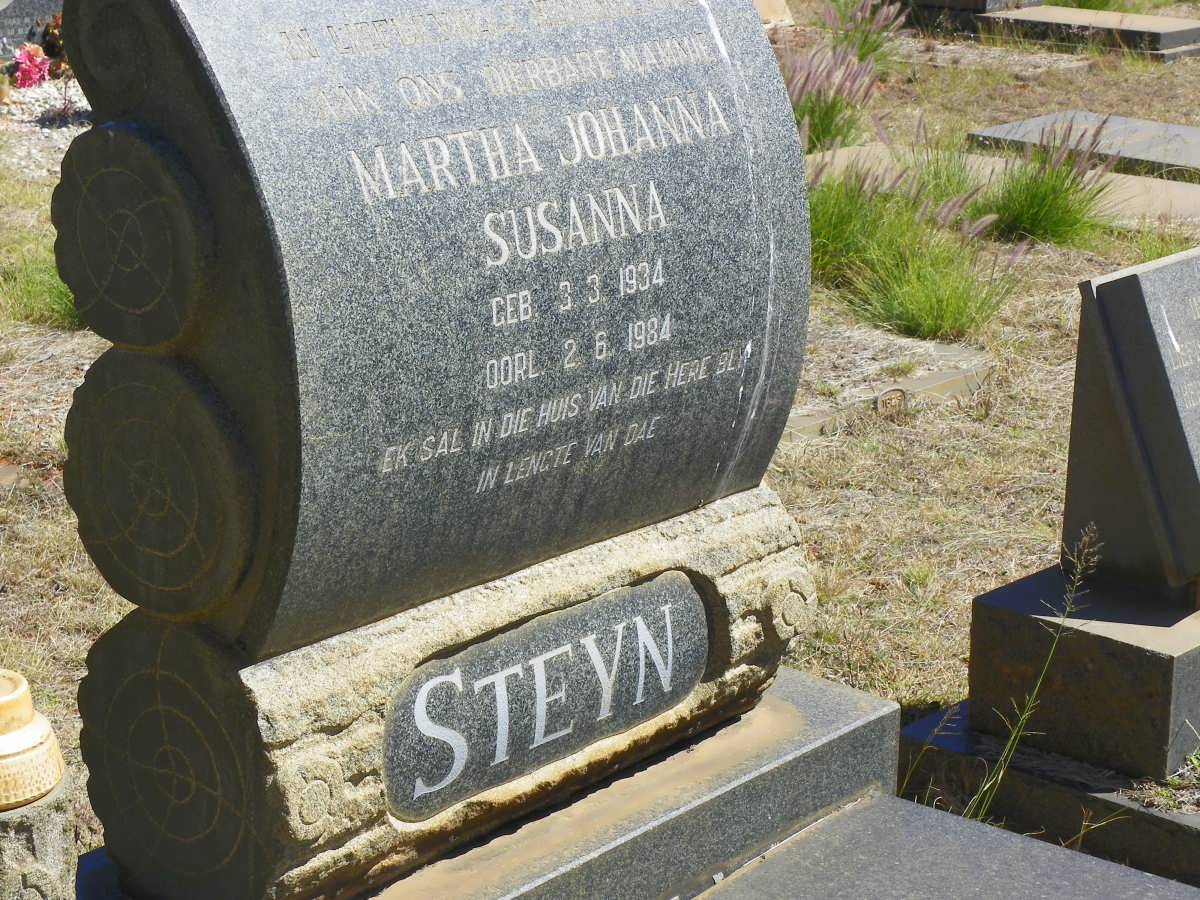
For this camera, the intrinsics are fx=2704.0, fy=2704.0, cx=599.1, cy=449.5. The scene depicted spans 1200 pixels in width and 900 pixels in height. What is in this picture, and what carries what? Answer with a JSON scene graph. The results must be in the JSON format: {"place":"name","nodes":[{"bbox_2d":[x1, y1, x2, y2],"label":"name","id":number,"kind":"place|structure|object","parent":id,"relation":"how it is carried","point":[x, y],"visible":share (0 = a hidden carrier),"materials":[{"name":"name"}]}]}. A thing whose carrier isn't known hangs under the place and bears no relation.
{"place":"outdoors","nodes":[
{"label":"outdoors","id":0,"kind":"place"},
{"bbox_2d":[0,772,76,899],"label":"pedestal","id":1,"kind":"object","parent":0,"point":[45,815],"visible":0.74,"materials":[{"name":"stone"}]},
{"bbox_2d":[0,669,64,812],"label":"vase","id":2,"kind":"object","parent":1,"relation":"on","point":[26,795],"visible":0.99,"materials":[{"name":"beige ceramic"}]},
{"bbox_2d":[1,2,1199,885],"label":"lawn","id":3,"kind":"structure","parent":0,"point":[905,598],"materials":[{"name":"plant"}]},
{"bbox_2d":[0,0,62,60],"label":"gravestone","id":4,"kind":"object","parent":3,"relation":"on","point":[6,36],"visible":0.7,"materials":[{"name":"grey stone"}]},
{"bbox_2d":[0,245,86,329],"label":"grass clump","id":5,"kind":"object","parent":3,"relation":"on","point":[55,311],"visible":0.4,"materials":[{"name":"green plant"}]},
{"bbox_2d":[0,75,91,177],"label":"gravel bed","id":6,"kind":"object","parent":3,"relation":"on","point":[75,99],"visible":0.28,"materials":[{"name":"white gravel"}]},
{"bbox_2d":[10,42,50,90],"label":"pink flower","id":7,"kind":"object","parent":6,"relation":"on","point":[36,71],"visible":0.92,"materials":[{"name":"pink plant"}]},
{"bbox_2d":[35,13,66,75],"label":"plant","id":8,"kind":"object","parent":6,"relation":"on","point":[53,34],"visible":0.47,"materials":[{"name":"red plant"}]},
{"bbox_2d":[79,666,898,899],"label":"stone base","id":9,"kind":"object","parent":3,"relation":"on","point":[796,692],"visible":0.52,"materials":[{"name":"grey stone"}]},
{"bbox_2d":[38,0,825,897],"label":"gravestone","id":10,"kind":"object","parent":9,"relation":"on","point":[177,102],"visible":0.96,"materials":[{"name":"grey stone"}]},
{"bbox_2d":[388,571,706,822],"label":"plaque","id":11,"kind":"object","parent":10,"relation":"attached to","point":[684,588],"visible":0.95,"materials":[{"name":"grey stone"}]},
{"bbox_2d":[754,0,795,29],"label":"gravestone","id":12,"kind":"object","parent":3,"relation":"on","point":[783,16],"visible":0.35,"materials":[{"name":"beige stone"}]},
{"bbox_2d":[778,28,879,152],"label":"ornamental grass","id":13,"kind":"structure","parent":3,"relation":"on","point":[838,84],"materials":[{"name":"purple plant"}]},
{"bbox_2d":[817,0,905,79],"label":"ornamental grass","id":14,"kind":"structure","parent":3,"relation":"on","point":[868,51],"materials":[{"name":"plant"}]},
{"bbox_2d":[780,333,993,444],"label":"grave border","id":15,"kind":"object","parent":3,"relation":"on","point":[913,384],"visible":0.33,"materials":[{"name":"stone"}]},
{"bbox_2d":[696,790,1199,899],"label":"grave slab","id":16,"kind":"object","parent":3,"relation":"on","point":[1079,855],"visible":0.97,"materials":[{"name":"grey stone"}]},
{"bbox_2d":[893,0,1036,35],"label":"gravestone","id":17,"kind":"object","parent":3,"relation":"on","point":[982,1],"visible":0.75,"materials":[{"name":"grey stone"}]},
{"bbox_2d":[810,142,1199,231],"label":"grave slab","id":18,"kind":"object","parent":3,"relation":"on","point":[1111,210],"visible":0.31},
{"bbox_2d":[968,522,1103,822],"label":"weed","id":19,"kind":"object","parent":3,"relation":"on","point":[1004,757],"visible":0.84,"materials":[{"name":"green plant"}]},
{"bbox_2d":[898,701,1199,886],"label":"grave slab","id":20,"kind":"object","parent":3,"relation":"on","point":[1134,810],"visible":0.48,"materials":[{"name":"grey stone"}]},
{"bbox_2d":[973,563,1199,780],"label":"stone base","id":21,"kind":"object","parent":20,"relation":"on","point":[997,618],"visible":0.88,"materials":[{"name":"stone"}]},
{"bbox_2d":[1068,244,1199,599],"label":"headstone","id":22,"kind":"object","parent":21,"relation":"on","point":[1109,286],"visible":0.99,"materials":[{"name":"grey stone"}]},
{"bbox_2d":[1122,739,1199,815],"label":"grass tuft","id":23,"kind":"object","parent":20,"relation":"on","point":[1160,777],"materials":[{"name":"plant"}]},
{"bbox_2d":[967,110,1199,181],"label":"grave slab","id":24,"kind":"object","parent":3,"relation":"on","point":[1136,137],"visible":0.77,"materials":[{"name":"grey stone"}]},
{"bbox_2d":[1048,0,1137,11],"label":"grass clump","id":25,"kind":"object","parent":3,"relation":"on","point":[1086,1],"visible":0.4,"materials":[{"name":"green plant"}]},
{"bbox_2d":[987,5,1199,59],"label":"grave slab","id":26,"kind":"object","parent":3,"relation":"on","point":[1166,36],"visible":0.92,"materials":[{"name":"grey stone"}]},
{"bbox_2d":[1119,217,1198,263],"label":"grass tuft","id":27,"kind":"object","parent":3,"relation":"on","point":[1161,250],"visible":0.34,"materials":[{"name":"green plant"}]},
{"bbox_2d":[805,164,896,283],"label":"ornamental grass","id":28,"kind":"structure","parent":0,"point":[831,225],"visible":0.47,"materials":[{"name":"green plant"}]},
{"bbox_2d":[810,164,1017,341],"label":"ornamental grass","id":29,"kind":"structure","parent":0,"point":[952,313],"visible":0.71,"materials":[{"name":"green plant"}]},
{"bbox_2d":[878,116,991,225],"label":"ornamental grass","id":30,"kind":"structure","parent":0,"point":[937,170],"visible":0.57,"materials":[{"name":"green plant"}]},
{"bbox_2d":[975,119,1119,248],"label":"ornamental grass","id":31,"kind":"structure","parent":0,"point":[1037,218],"visible":0.87,"materials":[{"name":"green plant"}]}
]}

#### [PROBLEM TO SOLVE]
Retype everything in the entries exactly except the pictures.

#### [EXERCISE ANSWER]
For this camera, the intrinsics are fx=2704.0, fy=2704.0, cx=599.1, cy=449.5. The scene depicted spans 1200 pixels in width and 900 pixels in height. What is in this picture, and what carries what? Answer with a JSON scene graph. The results must be in the JSON format: {"place":"name","nodes":[{"bbox_2d":[x1, y1, x2, y2],"label":"name","id":number,"kind":"place|structure|object","parent":id,"relation":"how it is carried","point":[x, y],"visible":share (0 = a hidden carrier),"materials":[{"name":"name"}]}]}. A thing whose carrier isn't known hangs under the place and bears no relation.
{"place":"outdoors","nodes":[
{"label":"outdoors","id":0,"kind":"place"},
{"bbox_2d":[0,772,76,899],"label":"pedestal","id":1,"kind":"object","parent":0,"point":[45,815],"visible":0.74,"materials":[{"name":"stone"}]},
{"bbox_2d":[0,669,64,812],"label":"vase","id":2,"kind":"object","parent":1,"relation":"on","point":[26,795],"visible":0.99,"materials":[{"name":"beige ceramic"}]},
{"bbox_2d":[1,2,1199,885],"label":"lawn","id":3,"kind":"structure","parent":0,"point":[905,598],"materials":[{"name":"plant"}]},
{"bbox_2d":[0,0,62,60],"label":"gravestone","id":4,"kind":"object","parent":3,"relation":"on","point":[6,36],"visible":0.7,"materials":[{"name":"grey stone"}]},
{"bbox_2d":[0,245,86,329],"label":"grass clump","id":5,"kind":"object","parent":3,"relation":"on","point":[55,311],"visible":0.4,"materials":[{"name":"green plant"}]},
{"bbox_2d":[0,75,91,177],"label":"gravel bed","id":6,"kind":"object","parent":3,"relation":"on","point":[75,99],"visible":0.28,"materials":[{"name":"white gravel"}]},
{"bbox_2d":[10,42,50,90],"label":"pink flower","id":7,"kind":"object","parent":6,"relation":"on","point":[36,71],"visible":0.92,"materials":[{"name":"pink plant"}]},
{"bbox_2d":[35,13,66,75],"label":"plant","id":8,"kind":"object","parent":6,"relation":"on","point":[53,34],"visible":0.47,"materials":[{"name":"red plant"}]},
{"bbox_2d":[79,666,898,899],"label":"stone base","id":9,"kind":"object","parent":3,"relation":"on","point":[796,692],"visible":0.52,"materials":[{"name":"grey stone"}]},
{"bbox_2d":[38,0,825,897],"label":"gravestone","id":10,"kind":"object","parent":9,"relation":"on","point":[177,102],"visible":0.96,"materials":[{"name":"grey stone"}]},
{"bbox_2d":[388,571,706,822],"label":"plaque","id":11,"kind":"object","parent":10,"relation":"attached to","point":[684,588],"visible":0.95,"materials":[{"name":"grey stone"}]},
{"bbox_2d":[754,0,795,29],"label":"gravestone","id":12,"kind":"object","parent":3,"relation":"on","point":[783,16],"visible":0.35,"materials":[{"name":"beige stone"}]},
{"bbox_2d":[778,28,879,152],"label":"ornamental grass","id":13,"kind":"structure","parent":3,"relation":"on","point":[838,84],"materials":[{"name":"purple plant"}]},
{"bbox_2d":[817,0,905,79],"label":"ornamental grass","id":14,"kind":"structure","parent":3,"relation":"on","point":[868,51],"materials":[{"name":"plant"}]},
{"bbox_2d":[780,333,993,444],"label":"grave border","id":15,"kind":"object","parent":3,"relation":"on","point":[913,384],"visible":0.33,"materials":[{"name":"stone"}]},
{"bbox_2d":[696,790,1199,899],"label":"grave slab","id":16,"kind":"object","parent":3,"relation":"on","point":[1079,855],"visible":0.97,"materials":[{"name":"grey stone"}]},
{"bbox_2d":[893,0,1036,35],"label":"gravestone","id":17,"kind":"object","parent":3,"relation":"on","point":[982,1],"visible":0.75,"materials":[{"name":"grey stone"}]},
{"bbox_2d":[810,142,1199,231],"label":"grave slab","id":18,"kind":"object","parent":3,"relation":"on","point":[1111,210],"visible":0.31},
{"bbox_2d":[968,522,1103,822],"label":"weed","id":19,"kind":"object","parent":3,"relation":"on","point":[1004,757],"visible":0.84,"materials":[{"name":"green plant"}]},
{"bbox_2d":[898,701,1199,886],"label":"grave slab","id":20,"kind":"object","parent":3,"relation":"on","point":[1134,810],"visible":0.48,"materials":[{"name":"grey stone"}]},
{"bbox_2d":[973,563,1199,780],"label":"stone base","id":21,"kind":"object","parent":20,"relation":"on","point":[997,618],"visible":0.88,"materials":[{"name":"stone"}]},
{"bbox_2d":[1068,244,1199,599],"label":"headstone","id":22,"kind":"object","parent":21,"relation":"on","point":[1109,286],"visible":0.99,"materials":[{"name":"grey stone"}]},
{"bbox_2d":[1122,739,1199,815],"label":"grass tuft","id":23,"kind":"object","parent":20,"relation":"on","point":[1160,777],"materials":[{"name":"plant"}]},
{"bbox_2d":[967,110,1199,181],"label":"grave slab","id":24,"kind":"object","parent":3,"relation":"on","point":[1136,137],"visible":0.77,"materials":[{"name":"grey stone"}]},
{"bbox_2d":[1048,0,1137,11],"label":"grass clump","id":25,"kind":"object","parent":3,"relation":"on","point":[1086,1],"visible":0.4,"materials":[{"name":"green plant"}]},
{"bbox_2d":[987,5,1199,59],"label":"grave slab","id":26,"kind":"object","parent":3,"relation":"on","point":[1166,36],"visible":0.92,"materials":[{"name":"grey stone"}]},
{"bbox_2d":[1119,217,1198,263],"label":"grass tuft","id":27,"kind":"object","parent":3,"relation":"on","point":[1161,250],"visible":0.34,"materials":[{"name":"green plant"}]},
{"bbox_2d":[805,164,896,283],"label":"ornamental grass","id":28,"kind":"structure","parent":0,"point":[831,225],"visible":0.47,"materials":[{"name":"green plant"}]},
{"bbox_2d":[810,164,1017,341],"label":"ornamental grass","id":29,"kind":"structure","parent":0,"point":[952,313],"visible":0.71,"materials":[{"name":"green plant"}]},
{"bbox_2d":[878,116,991,225],"label":"ornamental grass","id":30,"kind":"structure","parent":0,"point":[937,170],"visible":0.57,"materials":[{"name":"green plant"}]},
{"bbox_2d":[975,119,1119,248],"label":"ornamental grass","id":31,"kind":"structure","parent":0,"point":[1037,218],"visible":0.87,"materials":[{"name":"green plant"}]}
]}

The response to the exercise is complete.